The quantity of biofilm produced was measured following the method described in a previous study71. Two biofilm-positive isolates (373 and 651) and one negative control (ATCC 13883) were included as controls. Briefly, bacteria were grown overnight in Luria-Bertani (LB) medium, diluted 1:100 in fresh medium and cultured at 37 °C till OD600 values of 0.6–0.8 were reached.

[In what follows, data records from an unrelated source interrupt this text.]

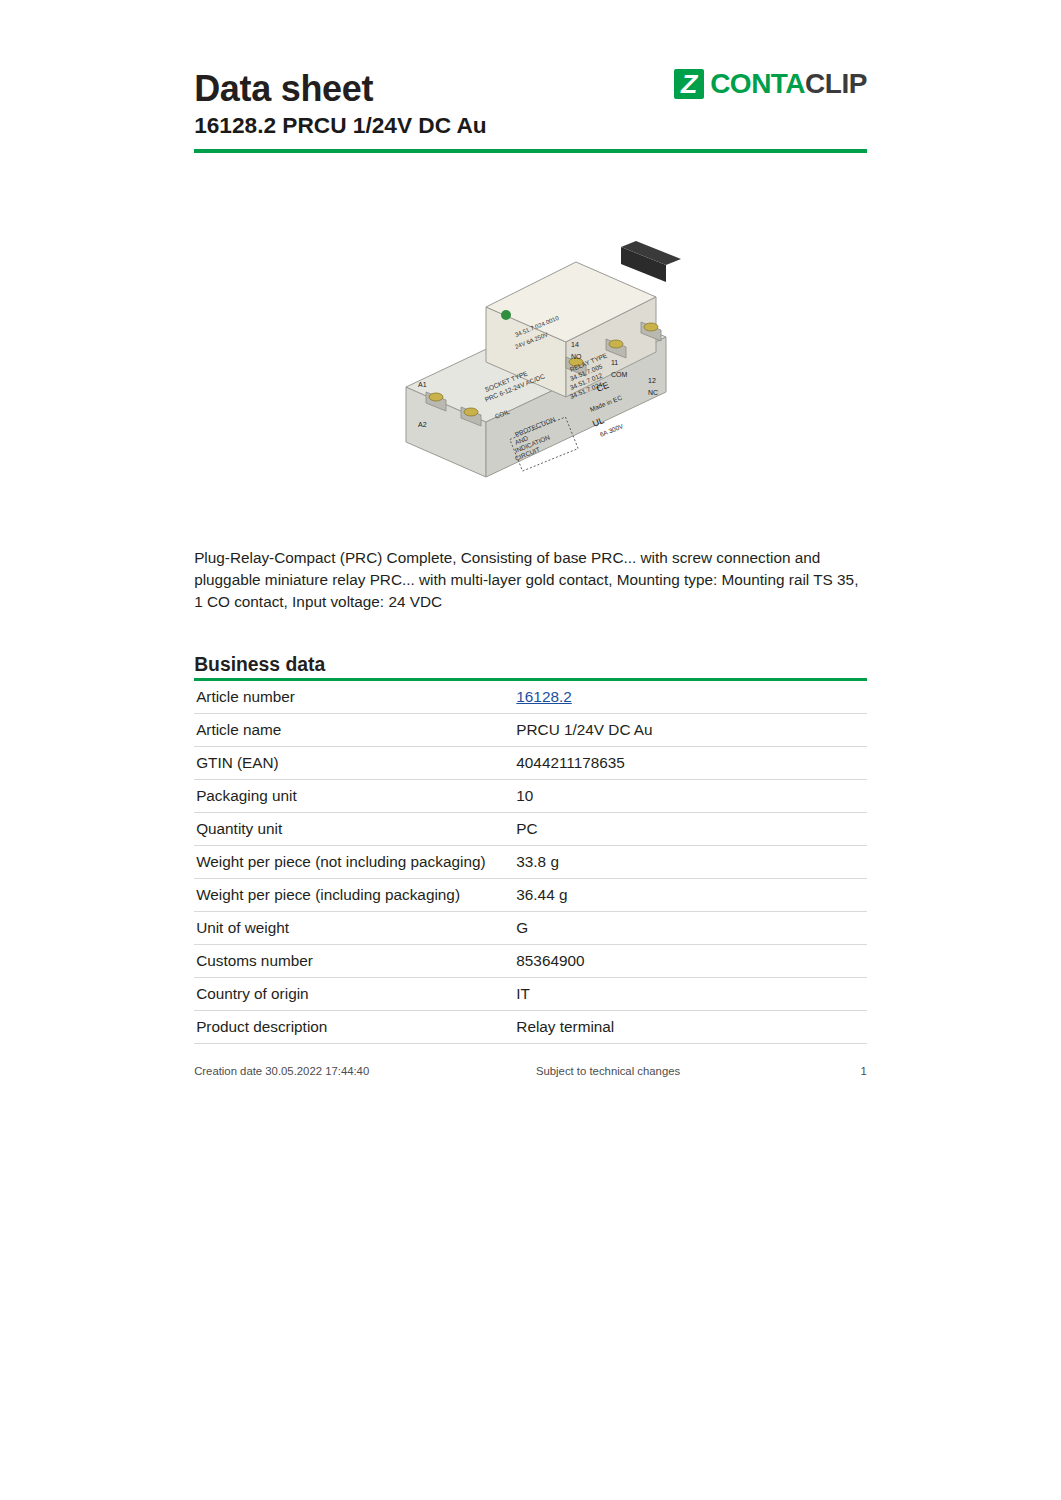Data sheet
16128.2 PRCU 1/24V DC Au
Z
CONTA CLIP
34.51.7.024.0010 24V 6A 250V SOCKET TYPE PRC 6-12-24V AC/DC RELAY TYPE 34.51.7.005 34.51.7.012 34.51.7.024 COIL PROTECTION AND INDICATION CIRCUIT Made in EC 6A 300V A1 A2 14 NO 11 COM 12 NC CE UL
Plug-Relay-Compact (PRC) Complete, Consisting of base PRC... with screw connection and pluggable miniature relay PRC... with multi-layer gold contact, Mounting type: Mounting rail TS 35, 1 CO contact, Input voltage: 24 VDC
Business data
| Article number | 16128.2 |
| Article name | PRCU 1/24V DC Au |
| GTIN (EAN) | 4044211178635 |
| Packaging unit | 10 |
| Quantity unit | PC |
| Weight per piece (not including packaging) | 33.8 g |
| Weight per piece (including packaging) | 36.44 g |
| Unit of weight | G |
| Customs number | 85364900 |
| Country of origin | IT |
| Product description | Relay terminal |
Creation date 30.05.2022 17:44:40
Subject to technical changes
1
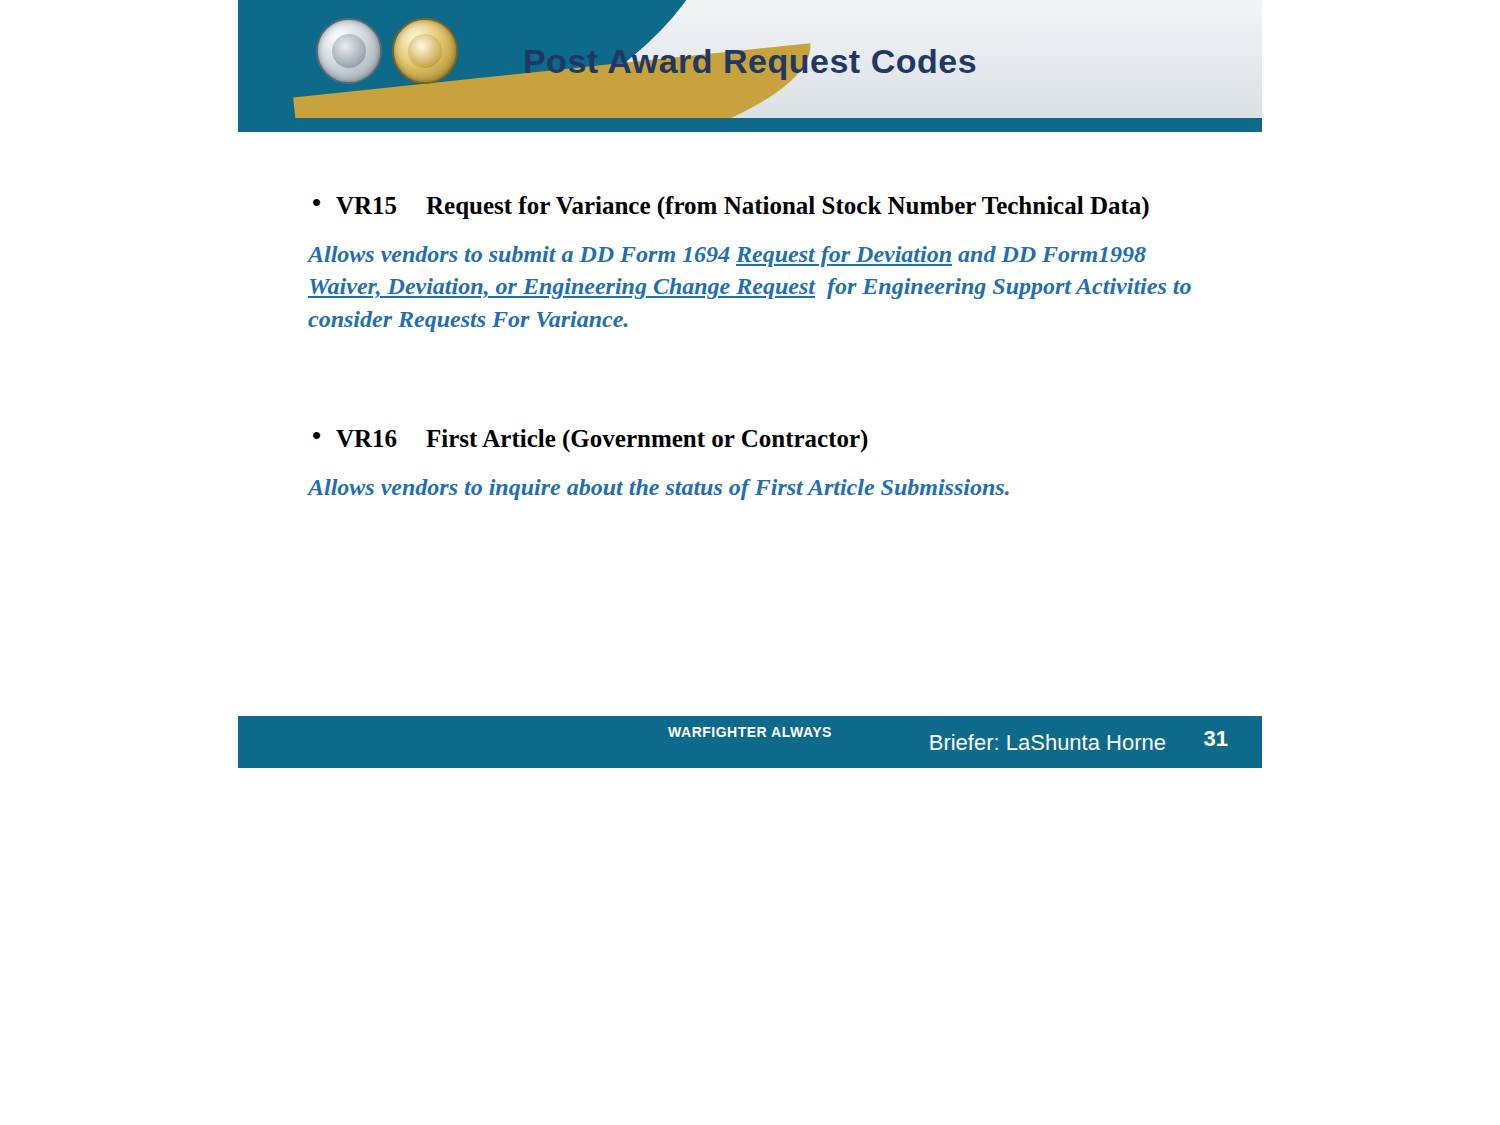Post Award Request Codes
VR15 Request for Variance (from National Stock Number Technical Data)
Allows vendors to submit a DD Form 1694 Request for Deviation and DD Form1998 Waiver, Deviation, or Engineering Change Request for Engineering Support Activities to consider Requests For Variance.
VR16 First Article (Government or Contractor)
Allows vendors to inquire about the status of First Article Submissions.
WARFIGHTER ALWAYS
Briefer: LaShunta Horne
31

Two hundred microliters of culture per well were transferred to 96-well polystyrene microtiter plates at 37 °C for 24 h. After three washes with 200 μL of PBS, the biofilms were fixed with methanol for 15 min. The methanol was removed, and the plates were again washed three times. The biofilms were stained with 200 μL crystal violet (CV) for 30 min, and then the unbound CV dye was removed by washing three times. After destaining with 95% ethanol for 5 min, the biofilms were measured with a SpectraMax® ABS Microplate Reader (Molecular Devices, USA) at 590 nm. Statistical analyses were performed in R (version 4.3.1). The Wilcoxon rank-sum test was used to compare the biofilm-forming ability of all strains with that of the negative control strain ATCC 13883. Statistical significance is indicated by asterisks as follows: p < 0.05, ** p < 0.01, *** p < 0.001.

Mouse intraperitoneal infection model

Specific pathogen-free (SPF) female CD-1 mice (5–6 weeks old) were used for animal experiments. The mice were maintained under SPF conditions in-house at 19–26 °C with 40–70% humidity and a 12 h light/dark cycle, and were provided autoclaved chow, water, and corncob bedding. This study does not involve the influence of sex hormones on K. pneumoniae infection, and the sex of the animals does not affect the experimental outcomes. Female CD-1 mice, aged five to six weeks and weighing approximately 17 g, were randomly divided into groups to assess the virulence of the ST218 isolates. Each group consists of 10 mice. The bacteria were grown in LB broth until the logarithmic phase, and each mouse was injected with 4 × 108 CFU bacteria. The negative control group was treated with PBS, while the positive control group was treated with 373 (ST23) and 651 (ST65). The mortality rates were observed for a week. Survival analysis was performed using the Kaplan-Meier method and compared by the log-rank (Mantel-Cox) test in GraphPad Prism (version 9.2.0).

Reporting summary

Further information on research design is available in the Nature Portfolio Reporting Summary linked to this article.